LONDON (Reuters) - British inflation fell to its lowest in more than four years in February, easing pressure on Britons’ living standards ahead of next year’s election and dipping further below the Bank of England’s 2 percent target.
Prices have been rising faster than pay almost continually since the start of the financial crisis in early 2008, and the fall in living standards despite recent strong economic growth is a major line of attack by the opposition Labour Party.
But after February’s fall in consumer price inflation to 1.7 percent, its lowest since October 2009, and a recent small pick-up in wage growth, the gap between the two is at its narrowest since April 2010, the Office for National Statistics said.
February’s drop in inflation was in line with economists’ expectations and largely driven by the biggest drop in fuel prices since September 2009, as well as smaller increases in clothing prices and household electricity and heating bills.
It follows a sharp fall over the past six months in inflation, which dipped below the BoE’s 2 percent target in January for the first time in more than four years.
Easing price pressures have underpinned the view the central bank can keep monetary policy loose for a while without the risk of triggering inflation even as the economy recovers quickly.
However, the Bank is also keenly aware of rising house prices which separate official data on Tuesday showed were increasing at their fastest pace in more than three years.

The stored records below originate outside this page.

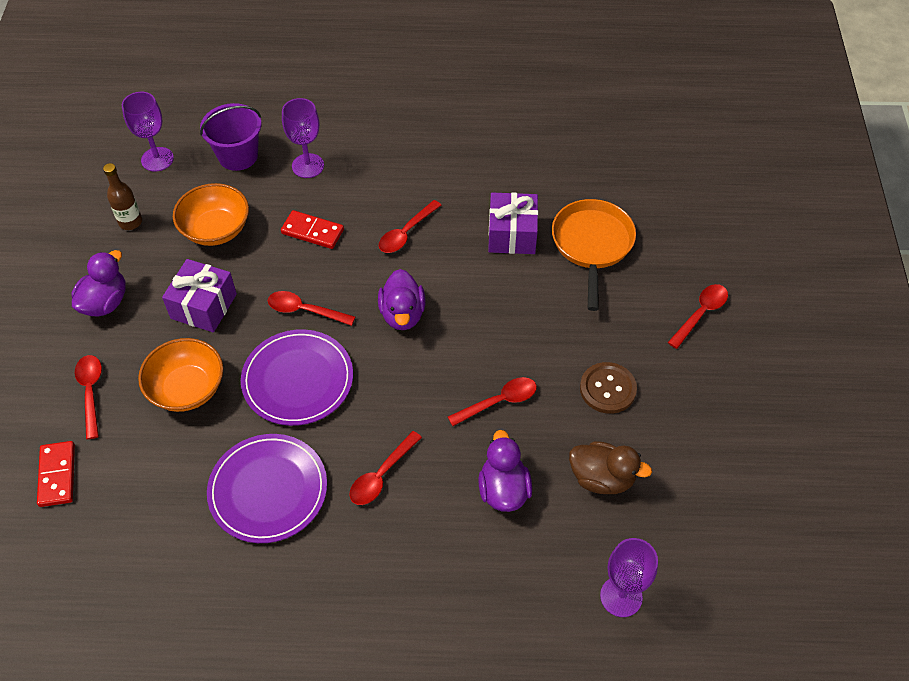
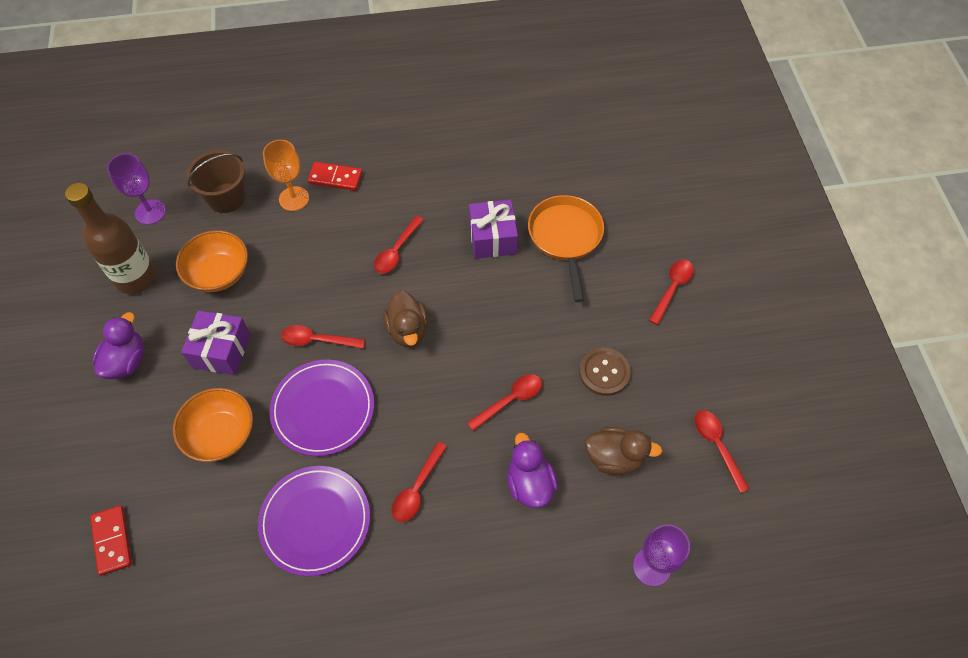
camera: 10 degrees left, 5 degrees up
(91, 392) = (129, 453): red spoon -> red spoon (717, 446)
(130, 222) = (136, 278): brown bottle -> brown bottle, size x1.86
(238, 156) = (226, 198): purple bucket -> brown bucket
(308, 166) = (294, 198): purple goblet -> orange goblet
(312, 231) = (310, 262): red domino -> red domino (335, 178)
(402, 314) = (407, 330): purple duck -> brown duck

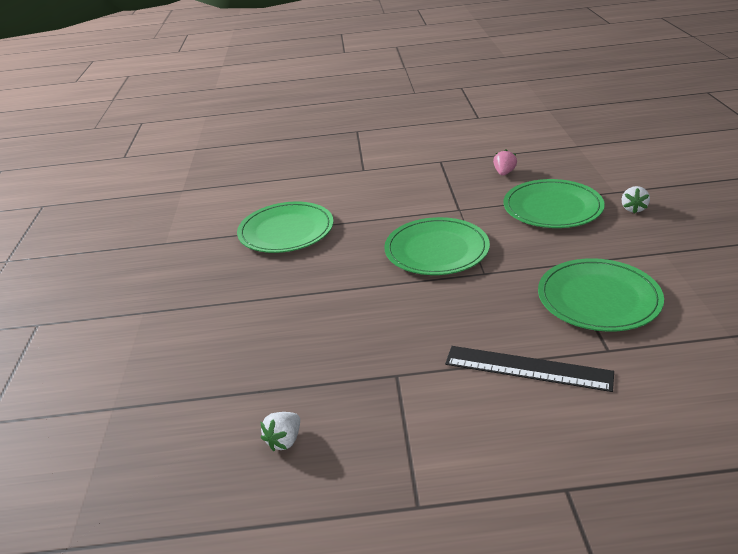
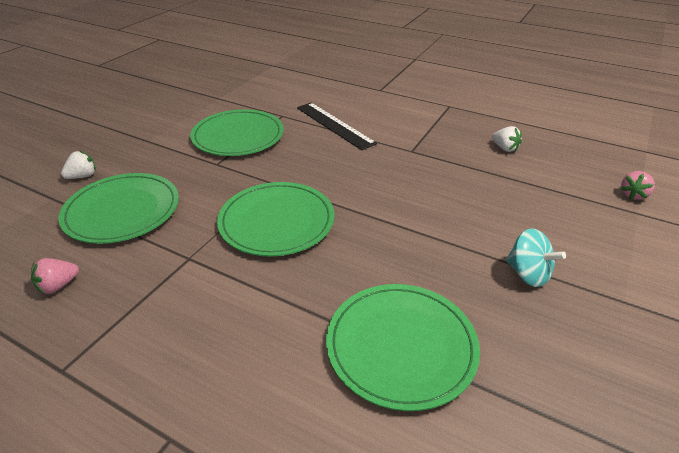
camera: 150 degrees left, 5 degrees up
(112, 434) = (633, 195): none -> pink strawberry
(219, 300) = (528, 274): none -> turquoise spinning top
(284, 440) = (504, 148): white strawberry -> white strawberry turned 75 degrees clockwise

“Without the fall in inflation, there would undoubtedly be a rising clamour for policymakers to tighten policy to ward off fears of overheating, especially given the recent housing market upturn,” Chris Williamson, chief economist at Markit said.

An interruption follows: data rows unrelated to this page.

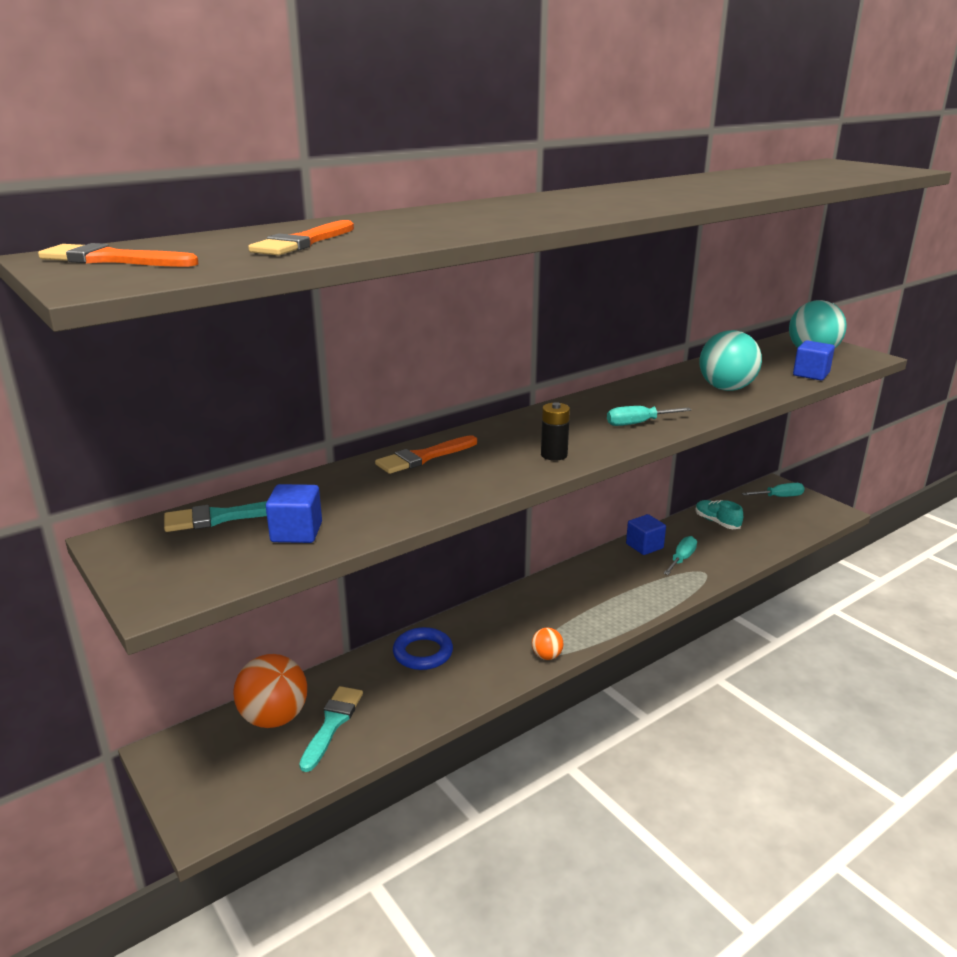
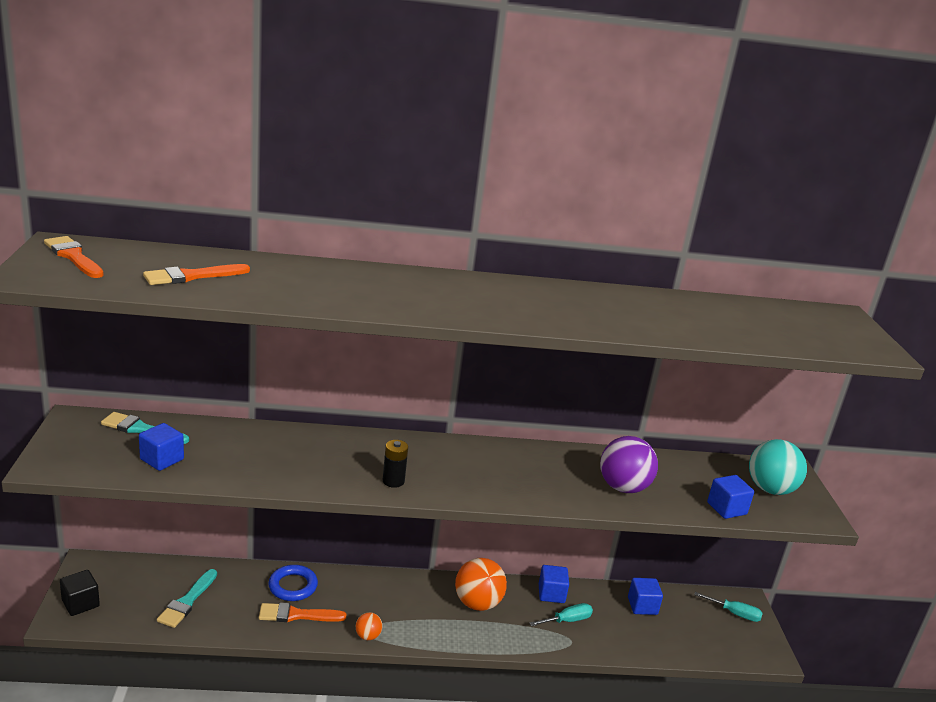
camera: 30 degrees right, 0 degrees up
(208, 794) = (80, 603): none -> black cube
(274, 718) = (162, 578): orange ball -> orange ball (477, 603)
(332, 724) = (187, 601): turquoise brush -> turquoise brush turned 150 degrees clockwise
(423, 457) = (309, 441): orange brush -> orange brush (297, 615)
(638, 423) = (496, 485): turquoise screwdriver -> none
(717, 522) = (642, 606): turquoise shoe -> blue cube
(726, 388) = (623, 487): turquoise ball -> purple ball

“Key to how long the Bank of England can keep rates low therefore will be earnings growth.”
Despite the fall in overall inflation, house prices - which are not counted in the CPI measure - saw their biggest annual increase in January since August 2010.

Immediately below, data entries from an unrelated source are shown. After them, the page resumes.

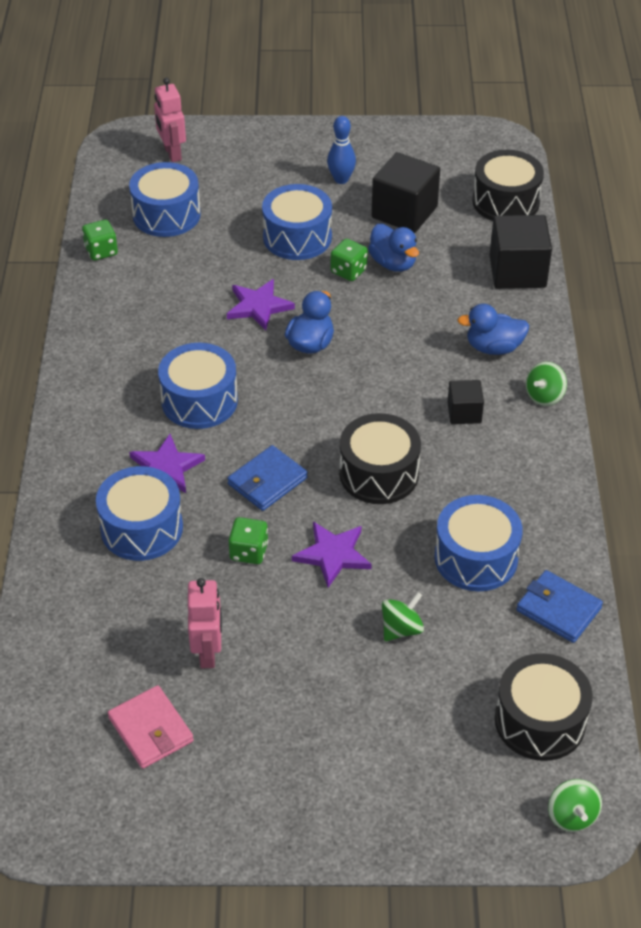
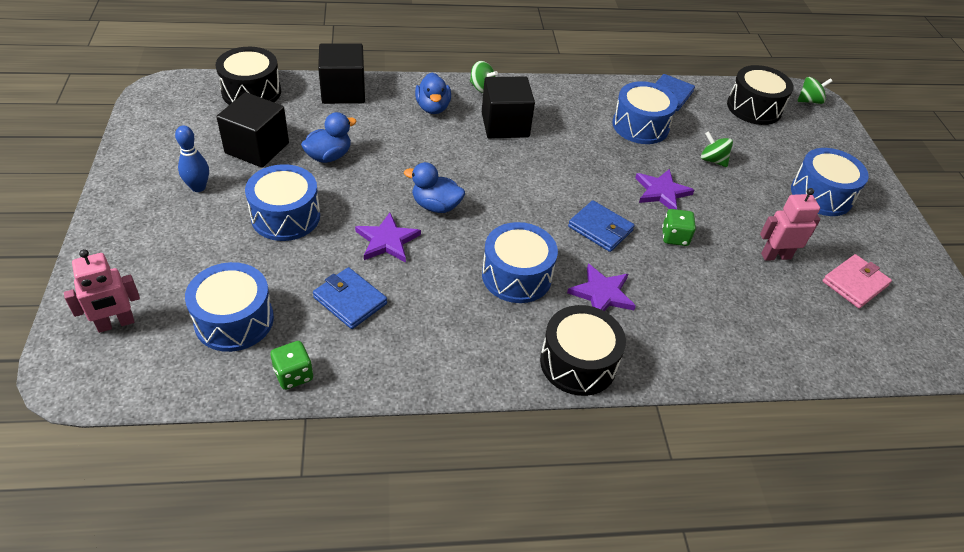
camera: 100 degrees left, 0 degrees up
(142, 528) = (673, 304): blue drum -> blue drum (821, 195)
(180, 282) = (350, 300): none -> blue wallet
(348, 271) = (338, 183): green dice -> none
(379, 473) = (576, 168): black drum -> black drum (578, 363)
(464, 413) = (505, 125): black cube -> black cube, size x1.81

BoE Governor Mark Carney has said the Bank is very alert to risks in the housing market, and in last week’s annual budget, Chancellor George Osborne urged the central bank to keep an especially close eye on house prices.
House prices across Britain rose by 6.8 percent in the 12 months to January, up from 5.5 percent in December, the ONS also said on Tuesday. London prices soared by 13.2 percent, the biggest annual rise since July 2010.
Figures from Britain’s main banks, also released on Tuesday, pointed to a slight levelling off in the number of mortgages being approved to buy new homes, which hit the highest since September 2007 in January.
But the amount of net new mortgage lending rose by the largest amount since March 2012, and economists said they expected house prices to continue rising.
“The slight decline in mortgage approvals for house purchase in February is almost certainly a blip, and doesn’t herald the end of the revival in mortgage lending,” consultancy Capital Economics wrote in a note to clients.
Concerns about the rapid rebound in house prices prompted the BoE to announce in November that it would scrap the part of its Funding for Lending Scheme that supports mortgage lending, although it has stopped short of saying their is a bubble.
A shortage of housing is a major issue, and Osborne said last week that the government would extend the equity loan portion of the government’s Help to Buy house purchase programme for four years longer than planned to 2020.
The government says the scheme promotes construction, though critics say that the main effect - particularly of a second element that guarantees high loan-to-value mortgages - is to push up house prices.
Britain’s economic rebound has been led by consumer spending and the housing market. Data from the Confederation of British Industry, also released on Tuesday, showed a slowdown in retail sales growth in March, but that stores expected a big rebound in April. Some of the effect was due to differences in the timing of Easter and Mother’s Day, the CBI added.